In the rows below, copy the lines from the one containing "Гуськов для ЕАН" through the one containing "рекомендации не выпускать детей.", word for word and with nothing else.

▸ Records shown:

━━━━━━

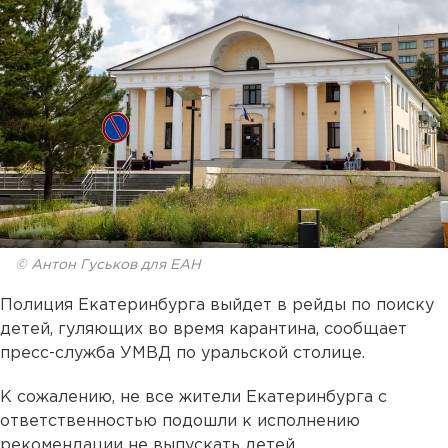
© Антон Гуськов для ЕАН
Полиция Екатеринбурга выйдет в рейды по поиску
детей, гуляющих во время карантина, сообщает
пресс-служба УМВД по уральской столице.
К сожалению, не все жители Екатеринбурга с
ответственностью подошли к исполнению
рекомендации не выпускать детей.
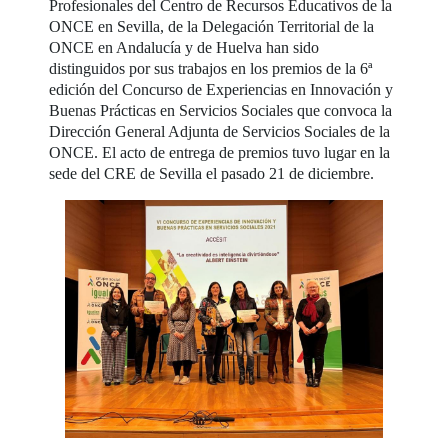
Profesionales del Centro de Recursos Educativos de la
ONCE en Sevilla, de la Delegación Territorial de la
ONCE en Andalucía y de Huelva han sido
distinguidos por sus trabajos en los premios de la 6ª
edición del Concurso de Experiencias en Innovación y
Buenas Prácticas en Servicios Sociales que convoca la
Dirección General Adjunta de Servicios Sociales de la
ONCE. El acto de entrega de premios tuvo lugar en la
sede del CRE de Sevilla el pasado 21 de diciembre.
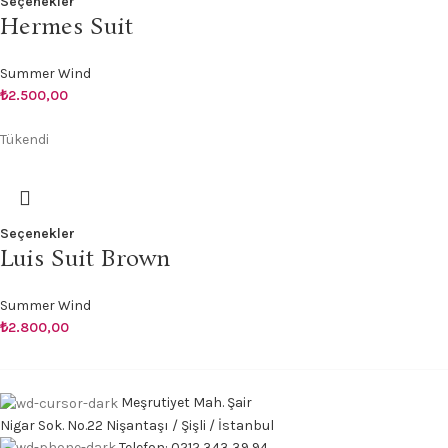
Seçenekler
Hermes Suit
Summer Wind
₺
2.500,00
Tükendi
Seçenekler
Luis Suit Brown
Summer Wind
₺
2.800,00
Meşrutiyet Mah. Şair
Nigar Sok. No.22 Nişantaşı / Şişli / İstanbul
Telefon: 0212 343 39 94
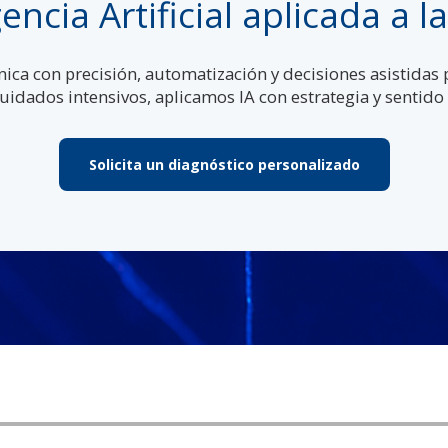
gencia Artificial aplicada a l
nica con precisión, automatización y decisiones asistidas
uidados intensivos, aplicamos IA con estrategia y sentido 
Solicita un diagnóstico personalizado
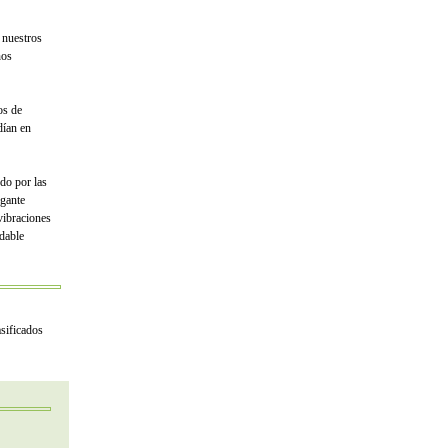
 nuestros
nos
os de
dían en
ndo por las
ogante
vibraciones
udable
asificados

━━━━━━

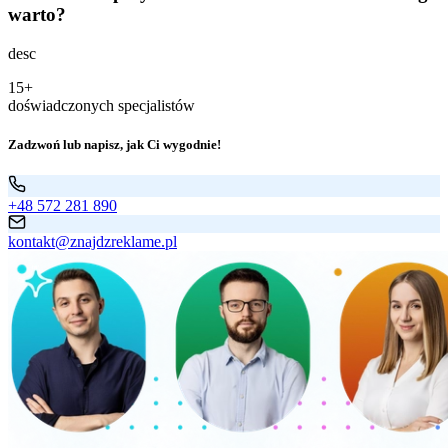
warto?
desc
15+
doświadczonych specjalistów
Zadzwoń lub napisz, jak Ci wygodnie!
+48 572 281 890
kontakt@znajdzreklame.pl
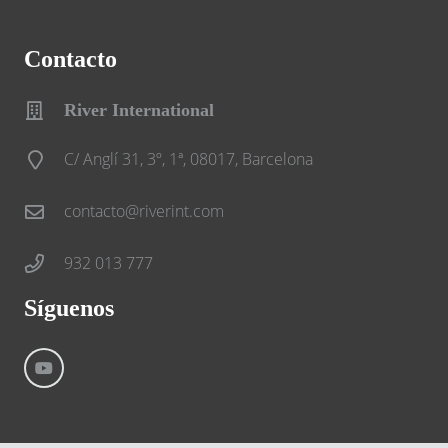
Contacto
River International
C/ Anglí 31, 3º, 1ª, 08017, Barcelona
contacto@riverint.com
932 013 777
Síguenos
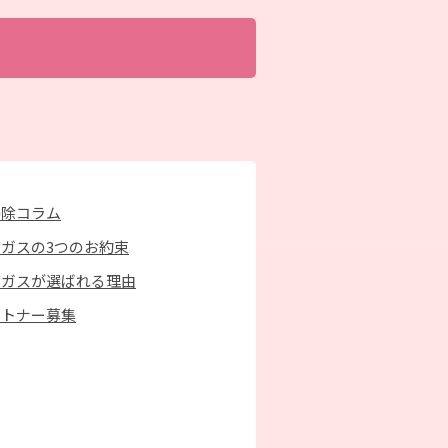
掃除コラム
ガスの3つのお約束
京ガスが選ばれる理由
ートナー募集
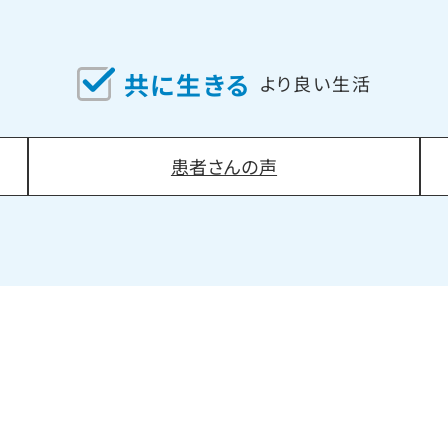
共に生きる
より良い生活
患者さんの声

━━━━━━

▸ Result for this exercise:
© Антон Гуськов для ЕАН
Полиция Екатеринбурга выйдет в рейды по поиску
детей, гуляющих во время карантина, сообщает
пресс-служба УМВД по уральской столице.
К сожалению, не все жители Екатеринбурга с
ответственностью подошли к исполнению
рекомендации не выпускать детей.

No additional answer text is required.